Mostly, I don’t want society trying to save me from myself. After reading my rant about the latest New York cigarette tax, a friend wrote to me – a man who smoked for decades before he gave it up several years ago – and said he believes cigarettes should be outlawed, along with the many other things “that are killing us,” including alcohol, religion, and anything that isn’t appropriately Green. This is precisely the kind of attitude I object to. When the Religious Right expresses its desire to outlaw abortion, birth control, homosexuality (and, so far as I can tell, heterosexuality, as well), contradictory science, pornography, and what they perceive as anti-family feminist values, the alleged Left goes nuts. But what’s the difference? If both ends of the political/societal spectrum want to outlaw whatever it is they happen to object to, isn’t it just a matter of taste?

I have friends who are vegetarian on moral grounds, who are animal advocates/protectionists in the PETA tradition, who are child-absorbed parents, who believe the Green Movement is a sacred quest, who view everything through the limited lens of their personal faith – and I am respectful of them all, even though I think some of the things they believe in span the boring to the ridiculous to the loathsome. But I believe in live and let live and making room for everyone’s life choices in a genuinely pluralistic/diverse society. Accordingly, I reserve my right to eat as I please, smoke if I want to, and die if and when my questionable behavior catches up with me – and all I ask is that I not be thwarted in my actions or despised for my opinions.

My friend who wants to outlaw everything that isn’t good for us says the pleasure he got from cigarettes doesn’t hold a candle to feeling healthy and being able to run up a flight of stairs. I’ve never run up a flight of stairs in my life and can contentedly go to my early grave without doing so. I admittedly live in my head. I’m not a physical person, never have been. As a kid, I never skated or swam or rode a bike, and I avoided Gym and everything it involved. I can still remember arguing with one of my summer day camp counselors about the dubious value of standing out in a sun-drenched field playing softball instead of sitting under a tree reading a book; I wore him out and got to stay under the tree. As an adult, I don’t drive or work out or participate in sports (I hate sports!). Sex has been my sole aerobic activity, and food and cigarettes are my most stalwart companions – and pleasures. I also don’t like animals, children, houseplants, or Nature in general. But that’s me.

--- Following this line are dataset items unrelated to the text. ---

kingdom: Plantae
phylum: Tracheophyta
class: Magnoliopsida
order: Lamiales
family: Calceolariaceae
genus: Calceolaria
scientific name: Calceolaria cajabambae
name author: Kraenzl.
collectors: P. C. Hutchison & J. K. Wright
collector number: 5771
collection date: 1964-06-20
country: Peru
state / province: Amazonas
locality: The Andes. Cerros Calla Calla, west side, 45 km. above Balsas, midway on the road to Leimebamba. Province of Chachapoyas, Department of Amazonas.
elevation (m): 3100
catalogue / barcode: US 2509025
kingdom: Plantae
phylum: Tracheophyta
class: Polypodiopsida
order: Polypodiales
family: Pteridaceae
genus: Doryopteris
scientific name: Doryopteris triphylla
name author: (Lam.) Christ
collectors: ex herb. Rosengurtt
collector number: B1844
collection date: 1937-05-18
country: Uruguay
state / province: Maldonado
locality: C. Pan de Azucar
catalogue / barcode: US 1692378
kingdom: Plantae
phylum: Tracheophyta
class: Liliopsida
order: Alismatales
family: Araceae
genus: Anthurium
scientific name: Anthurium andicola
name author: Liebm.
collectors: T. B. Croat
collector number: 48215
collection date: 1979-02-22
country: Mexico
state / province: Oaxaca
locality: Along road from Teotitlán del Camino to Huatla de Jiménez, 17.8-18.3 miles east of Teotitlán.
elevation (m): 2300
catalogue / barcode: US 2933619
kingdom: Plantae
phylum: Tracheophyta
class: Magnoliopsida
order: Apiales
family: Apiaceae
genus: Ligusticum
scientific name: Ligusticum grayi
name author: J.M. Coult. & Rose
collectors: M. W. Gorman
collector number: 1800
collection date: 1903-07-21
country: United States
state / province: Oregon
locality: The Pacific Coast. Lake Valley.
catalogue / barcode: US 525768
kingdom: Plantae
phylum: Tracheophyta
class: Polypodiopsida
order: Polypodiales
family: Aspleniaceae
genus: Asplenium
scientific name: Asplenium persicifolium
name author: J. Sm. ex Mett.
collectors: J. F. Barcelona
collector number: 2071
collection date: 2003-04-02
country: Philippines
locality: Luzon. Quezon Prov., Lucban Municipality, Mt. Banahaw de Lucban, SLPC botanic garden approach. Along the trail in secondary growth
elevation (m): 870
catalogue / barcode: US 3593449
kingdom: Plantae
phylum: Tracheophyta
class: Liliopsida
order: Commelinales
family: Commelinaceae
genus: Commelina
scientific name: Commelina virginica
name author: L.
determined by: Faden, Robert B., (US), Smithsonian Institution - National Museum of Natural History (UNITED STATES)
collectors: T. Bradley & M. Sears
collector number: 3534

Disagree with me if you like, pity me if you must. But just because your choices are considered healthy and coincide with the majority opinion and mine are not, doesn’t make you a better person, it just makes us people with different values. In a free society, that’s called personal choice and you don’t have to like my choices any more than I like yours. Take heart in the fact that I’m in a tiny minority and probably won’t be around too many more years to disturb you with what you regard as my aberrant behavior. Meanwhile, I ask that you consider the importance of allowing people who make different choices to peacefully co-exist with the status quo.